__Exercise materials__:
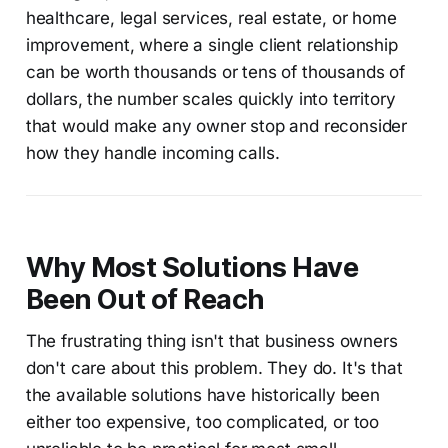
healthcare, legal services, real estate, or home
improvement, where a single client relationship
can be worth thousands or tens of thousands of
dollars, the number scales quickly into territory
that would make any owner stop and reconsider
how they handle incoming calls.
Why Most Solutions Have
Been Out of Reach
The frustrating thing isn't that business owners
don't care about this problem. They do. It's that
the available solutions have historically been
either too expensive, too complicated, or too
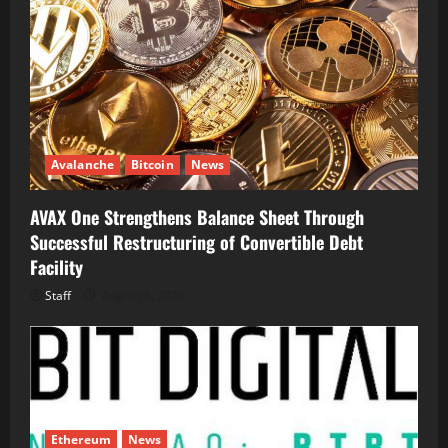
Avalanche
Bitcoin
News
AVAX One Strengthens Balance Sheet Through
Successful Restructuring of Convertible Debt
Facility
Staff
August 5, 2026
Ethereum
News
==
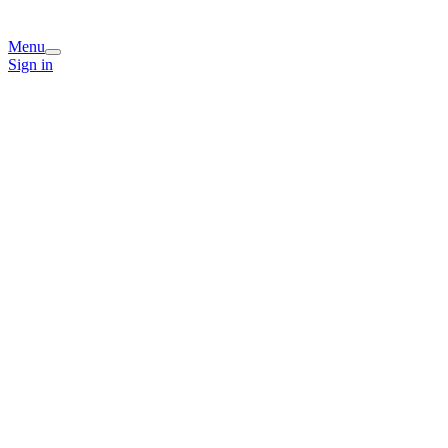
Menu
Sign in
* * *
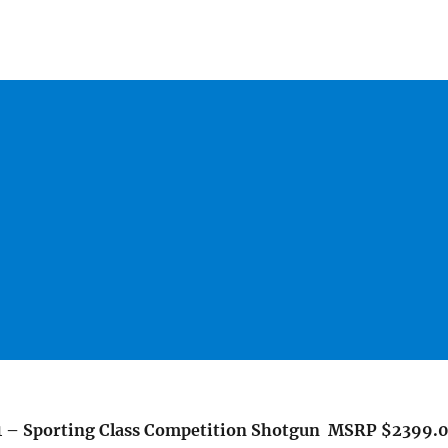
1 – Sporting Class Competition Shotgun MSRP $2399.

__Exercise aim__: Read through the entries and copy each line in which "that" appears.

__Your solution__:
that would make any owner stop and reconsider
The frustrating thing isn't that business owners
don't care about this problem. They do. It's that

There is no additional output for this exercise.